Two images have been with me throughout the writing of this essay. Between them they seem to show the alternative paths for the intellectual. The one is of J. M. Keynes, the other of Leon Trotsky. Both were obviously men of attractive personality and great natural gifts. The one the intellectual guardian of the established order, providing new policies and theories of manipulation to keep our society in what he took to be economic trim, and making a personal fortune in the process. The other, outcast as a revolutionary from Russia both under the Tsar and under Stalin, providing throughout his life a defense of human activity, of the powers of conscious and rational human effort. I think of them at the end, Keynes with his peerage, Trotsky with an icepick in his skull. They are the twin lives between which intellectual choice in our society lies.
—Alasdair MacIntyre, "Breaking the Chains of Reason," in Out of Apathy (1960)
Yet, precisely like a personage in classical tragedy, Trotsky did not act to arrest, to defeat, the dangers he foresaw. Clairvoyance and policy drew apart, as if doom, seen as a historical process, had its irresistible fascination. He stumbled on, majestic. One thinks of Eteocles going clear-sighted to the death gate in the Seven Against Thebes, refusing the plea of the chorus for evasion or liberty of action:
We are already past the care of gods.
For them our death is the
Why then delay, fawning upon
—George Steiner, "Trotsky and the Tragic Imagination" (1966)

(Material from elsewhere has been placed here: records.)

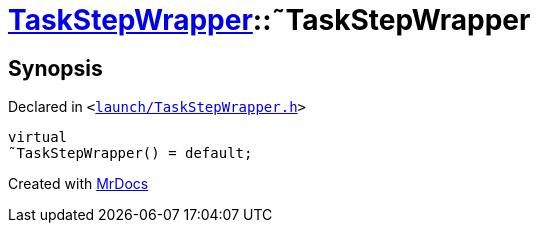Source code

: [#TaskStepWrapper-2destructor]
= xref:TaskStepWrapper.adoc[TaskStepWrapper]::&tilde;TaskStepWrapper
:relfileprefix: ../
:mrdocs:


== Synopsis

Declared in `&lt;https://github.com/PrismLauncher/PrismLauncher/blob/develop/launcher/launch/TaskStepWrapper.h#L28[launch&sol;TaskStepWrapper&period;h]&gt;`

[source,cpp,subs="verbatim,replacements,macros,-callouts"]
----
virtual
&tilde;TaskStepWrapper() = default;
----



[.small]#Created with https://www.mrdocs.com[MrDocs]#
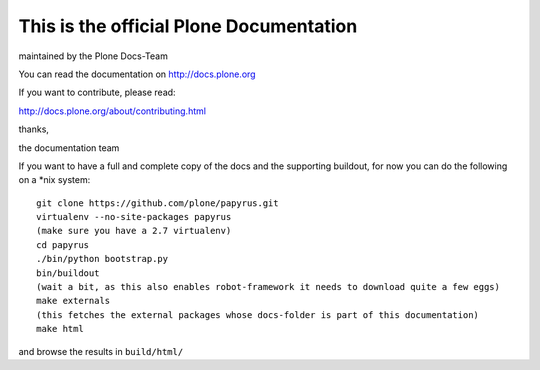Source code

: ========================================
This is the official Plone Documentation
========================================

maintained by the Plone Docs-Team

You can read the documentation on http://docs.plone.org

If you want to contribute, please read:

http://docs.plone.org/about/contributing.html

thanks,

the documentation team




If you want to have a full and complete copy of the docs and the supporting buildout,
for now you can do the following on a \*\nix system::

    git clone https://github.com/plone/papyrus.git
    virtualenv --no-site-packages papyrus
    (make sure you have a 2.7 virtualenv)
    cd papyrus
    ./bin/python bootstrap.py
    bin/buildout
    (wait a bit, as this also enables robot-framework it needs to download quite a few eggs)
    make externals
    (this fetches the external packages whose docs-folder is part of this documentation)
    make html

and browse the results in ``build/html/``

Alasdair MacIntyre and George Steiner—the authors, respectively, of After Virtue and Antigones—have both evolved a good deal since they wrote those lines. But if either of them was again to need a figure to represent dissent and defiance, or the fusion of the man of ideas with the man of action, or the wandering internationalist, he might be drawn once more to the character of Trotsky. Of no other participant in the Bolshevik-Marxist battles of the twentieth century could this really be said to be the case. Lenin is stranded in time and place, as are Mao and Ho Chi Minh. Stalin is annexed to the general study of pathological dictatorship. Combative and brilliant intellectuals such as Rosa Luxemburg, Antonio Gramsci, and Nikolai Bukharin are for specialists, and were localized before they were defeated. Fidel Castro has at least made it into the twenty-first century, but at the price of becoming a bloated and theatrical caricature. Only Che Guevara retains a hint of charisma, and he made no contribution whatsoever to the battle of theories and ideas.